6.悪魔の実
執務室のドアが、二回ノックされて「サイモンだが、ちょっと良いじゃろか。」と返事を待たずに、ドアを開けて入ってきた。
「はい。……痛っ!えっ?何かありましたか?」
オーウェンは、サイモンの行動が明らかに普段と違い過ぎて、驚きと動揺を隠せず、慌てて椅子を引かずにに立ち、足を机に打ち付けてしまった。
「すまない、ちょっと気が焦っておって。実は、エミリアお嬢様に毒がもられておって…。」
サイモンは肩を落とし、項垂れている。
付き添いのコスターはオーウェンを凝視していた。
「なっ……。」
オーウェンは、頭が真っ白になり、その場に立ち尽くした。
執務室は、シーンと静まり返る。
突然、しじまを破って助手のコスターが唐突に話を切り出す。
「私が毒であると気付きました。処置をしていた際に、微かに毒の臭いがして、咄嗟に皮脂を採取しました。今これから急いで、成分を鑑別しますが、可能であれば血液も採取したいです。宜しいでしょうか?……旦那様、聞こえていますか?」
「え⁈あ、あー、わかった。」と覇気のない弱々しい声が出た。
コスターはオーウェンの両手を握り、顔を覗き込みながら、自信満々な表情で、再び話し始めた。
「多分ですが…、この毒は隣国のキールッシュ帝国のみに自生している、野草のクロウネから抽出された毒だと思います。確かではないので、断言は出来ません。しかし、クロウネは猛毒性はなく、死に至る事は、まずありません。ただ厄介なのは、悪夢を見る作用があり、遅発型の作用が相乗して、悪夢の増強と解毒に時間を要します。もっと早くに気付いていれば良かったのですが、毒の効果が出始めていたので、解毒薬が効くかは、私にもわかりません。経過を見させていただきます。お美しい、愛するお嬢様は、必ずこの私が救出しますので、ご心配は無用です。」と臆する事なく饒舌に報告し、部屋から走り去って行った。
オーウェンとサイモンはお互い目が合った。二人は事態が飲み込めず、暫し呆然としていた。

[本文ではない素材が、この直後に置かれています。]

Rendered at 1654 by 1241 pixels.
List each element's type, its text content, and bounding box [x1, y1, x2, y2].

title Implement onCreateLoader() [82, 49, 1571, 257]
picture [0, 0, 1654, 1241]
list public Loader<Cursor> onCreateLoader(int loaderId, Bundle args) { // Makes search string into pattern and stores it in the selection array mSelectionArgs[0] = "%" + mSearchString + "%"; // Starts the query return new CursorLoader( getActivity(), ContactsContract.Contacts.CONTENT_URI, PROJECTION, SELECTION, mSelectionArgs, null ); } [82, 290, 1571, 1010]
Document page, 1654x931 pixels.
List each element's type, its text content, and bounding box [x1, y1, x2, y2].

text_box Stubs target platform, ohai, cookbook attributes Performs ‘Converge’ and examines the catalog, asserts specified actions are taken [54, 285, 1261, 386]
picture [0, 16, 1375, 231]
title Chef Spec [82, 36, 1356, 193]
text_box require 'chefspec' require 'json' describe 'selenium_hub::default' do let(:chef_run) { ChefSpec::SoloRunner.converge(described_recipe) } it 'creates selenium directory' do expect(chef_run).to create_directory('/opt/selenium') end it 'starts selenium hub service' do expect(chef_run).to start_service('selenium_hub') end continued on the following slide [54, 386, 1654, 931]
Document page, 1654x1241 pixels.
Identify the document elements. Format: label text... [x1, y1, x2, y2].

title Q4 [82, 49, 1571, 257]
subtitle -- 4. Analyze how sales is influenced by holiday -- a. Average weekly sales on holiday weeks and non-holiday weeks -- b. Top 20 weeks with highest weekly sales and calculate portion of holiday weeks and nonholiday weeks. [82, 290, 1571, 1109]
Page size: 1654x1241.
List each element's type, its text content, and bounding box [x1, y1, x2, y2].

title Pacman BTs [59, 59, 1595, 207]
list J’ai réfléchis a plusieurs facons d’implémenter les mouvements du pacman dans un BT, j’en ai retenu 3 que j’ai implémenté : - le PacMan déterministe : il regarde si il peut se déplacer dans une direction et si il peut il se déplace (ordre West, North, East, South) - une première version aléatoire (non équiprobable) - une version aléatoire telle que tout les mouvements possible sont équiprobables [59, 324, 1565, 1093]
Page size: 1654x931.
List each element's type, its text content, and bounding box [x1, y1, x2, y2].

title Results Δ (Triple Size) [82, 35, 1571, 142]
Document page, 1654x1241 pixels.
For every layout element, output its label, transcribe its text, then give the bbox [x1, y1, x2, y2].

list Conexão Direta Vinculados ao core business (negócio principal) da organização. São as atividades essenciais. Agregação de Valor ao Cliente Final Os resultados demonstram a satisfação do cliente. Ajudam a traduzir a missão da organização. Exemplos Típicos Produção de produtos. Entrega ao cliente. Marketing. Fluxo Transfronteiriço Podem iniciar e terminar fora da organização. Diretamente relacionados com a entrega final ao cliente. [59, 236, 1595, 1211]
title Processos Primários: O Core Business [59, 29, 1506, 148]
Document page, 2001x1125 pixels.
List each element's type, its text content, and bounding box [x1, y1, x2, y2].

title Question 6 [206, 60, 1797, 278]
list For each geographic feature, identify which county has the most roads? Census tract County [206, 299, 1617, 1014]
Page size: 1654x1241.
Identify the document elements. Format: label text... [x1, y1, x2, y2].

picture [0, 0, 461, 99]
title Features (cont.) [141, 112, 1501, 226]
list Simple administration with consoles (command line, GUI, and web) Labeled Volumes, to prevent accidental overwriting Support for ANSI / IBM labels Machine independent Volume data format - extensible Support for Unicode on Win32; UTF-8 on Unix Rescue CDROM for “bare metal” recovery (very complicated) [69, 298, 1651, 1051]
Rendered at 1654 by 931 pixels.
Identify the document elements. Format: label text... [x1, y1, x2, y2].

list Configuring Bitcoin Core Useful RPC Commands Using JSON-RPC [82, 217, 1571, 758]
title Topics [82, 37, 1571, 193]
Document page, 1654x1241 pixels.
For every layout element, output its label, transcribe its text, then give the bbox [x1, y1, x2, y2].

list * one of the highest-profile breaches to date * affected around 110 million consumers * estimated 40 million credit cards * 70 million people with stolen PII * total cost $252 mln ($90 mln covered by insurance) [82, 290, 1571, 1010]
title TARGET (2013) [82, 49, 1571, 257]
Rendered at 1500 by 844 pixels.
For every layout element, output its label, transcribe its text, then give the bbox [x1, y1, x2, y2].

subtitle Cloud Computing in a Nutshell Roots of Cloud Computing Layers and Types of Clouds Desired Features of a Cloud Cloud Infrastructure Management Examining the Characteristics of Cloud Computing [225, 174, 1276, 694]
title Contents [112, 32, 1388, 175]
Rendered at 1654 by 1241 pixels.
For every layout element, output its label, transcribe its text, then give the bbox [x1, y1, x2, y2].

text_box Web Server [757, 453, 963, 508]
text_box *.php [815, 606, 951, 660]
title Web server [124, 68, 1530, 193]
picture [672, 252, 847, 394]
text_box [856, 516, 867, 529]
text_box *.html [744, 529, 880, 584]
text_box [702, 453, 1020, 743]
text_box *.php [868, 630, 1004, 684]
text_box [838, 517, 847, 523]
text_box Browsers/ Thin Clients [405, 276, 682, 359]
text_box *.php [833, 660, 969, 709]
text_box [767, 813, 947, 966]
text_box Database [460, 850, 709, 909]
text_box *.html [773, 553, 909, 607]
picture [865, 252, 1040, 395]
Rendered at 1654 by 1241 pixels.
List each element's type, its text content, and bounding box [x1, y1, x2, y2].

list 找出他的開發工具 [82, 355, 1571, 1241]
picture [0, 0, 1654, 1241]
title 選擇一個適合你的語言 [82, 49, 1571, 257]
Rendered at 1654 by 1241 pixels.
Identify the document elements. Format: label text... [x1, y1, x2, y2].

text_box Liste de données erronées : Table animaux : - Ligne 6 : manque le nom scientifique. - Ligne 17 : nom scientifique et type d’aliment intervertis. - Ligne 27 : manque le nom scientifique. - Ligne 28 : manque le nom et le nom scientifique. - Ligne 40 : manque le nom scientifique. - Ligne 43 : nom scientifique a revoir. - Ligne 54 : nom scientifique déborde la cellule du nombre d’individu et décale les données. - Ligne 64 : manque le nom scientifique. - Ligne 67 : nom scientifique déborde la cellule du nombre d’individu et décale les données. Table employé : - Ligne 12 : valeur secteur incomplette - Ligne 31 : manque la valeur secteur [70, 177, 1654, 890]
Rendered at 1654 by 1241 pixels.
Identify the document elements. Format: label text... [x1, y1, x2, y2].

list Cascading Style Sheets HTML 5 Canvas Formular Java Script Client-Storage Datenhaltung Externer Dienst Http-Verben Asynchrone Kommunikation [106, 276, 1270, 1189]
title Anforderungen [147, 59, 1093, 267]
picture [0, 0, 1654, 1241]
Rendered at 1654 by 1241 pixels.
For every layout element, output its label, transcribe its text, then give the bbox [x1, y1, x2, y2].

「お二人共、大丈夫でしょうか?」とラナが部屋を覗きながら、恐る恐る声を掛けてきた。
「あー、すまない。どうした?」
「お嬢は寝てはいますが、やはり悪夢にうなされ始めました。私はお嬢の側で付き添っても宜しいでしょうか。」
ラナは、先程の会話を一部始終聞いていた為、単刀直入に物申してきた。
「そうか。わかった。後で私も行く。ライドにも伝えてもらえるか。それよりラナ、疲れてるだろう、辛いだろうが程々にな。ラナまで倒れたら、リアは悲しいだろうから。いつも側で支えてくれて本当に感謝している。」
オーウェンはラナの肩に掌を置いた。
ラナは、俯いて声も出さずに泣いていた。
「サイモン先生ありがとうございました。恩に着る。」とオーウェンは、深々頭を下げた。
「いや、わしの手柄ではないからなぁー、後で彼奴にも礼を言ってくれ。いやはや、全く毒好きには参ったもんだ。はぁー、ふぅー。ちょいと性格なのか何というか。うーん、まあ、仕方あるまいな。はははは。」と顎を撫でながら大笑いしていた。
「くっくっ、はっははは。全くそのようだ。彼を見つけてきた手前、気付いてはいたが、注意しなかった私も悪い。そして、どうやら娘を溺愛しているときたもんだ。少し釘を刺すしかないか。人間性はやはり彼に指導してもらうしかないな。」
サイモンはオーウェンの話に頷き、ゆっくりと部屋を去って行った。
オーウェンは愛娘に毒が使われた事に、一層改めて、復讐心が燃え上がる。愛する者を姑息な手段で害する戦法に、首謀者の悪魔のような心理が伺え、苦渋の色を浮かべた。
キールッシュ帝国では、クロウネとは別名悪魔の実と呼ばれている。クロウネの実に毒があり、民が名付けたそうだ。そして、キールッシュ帝国の国鳥に、クロウネを好物とする黒い鳥がいる。
王宮に雑食で毒に強く、魔女のように鳴きながら、妖艶な肉体を惜しみなく利用する黒鳥が一羽。窓際で目を光らせる。
あれから10年、黒鳥が自ら飛び立つ機を、静かに待つ。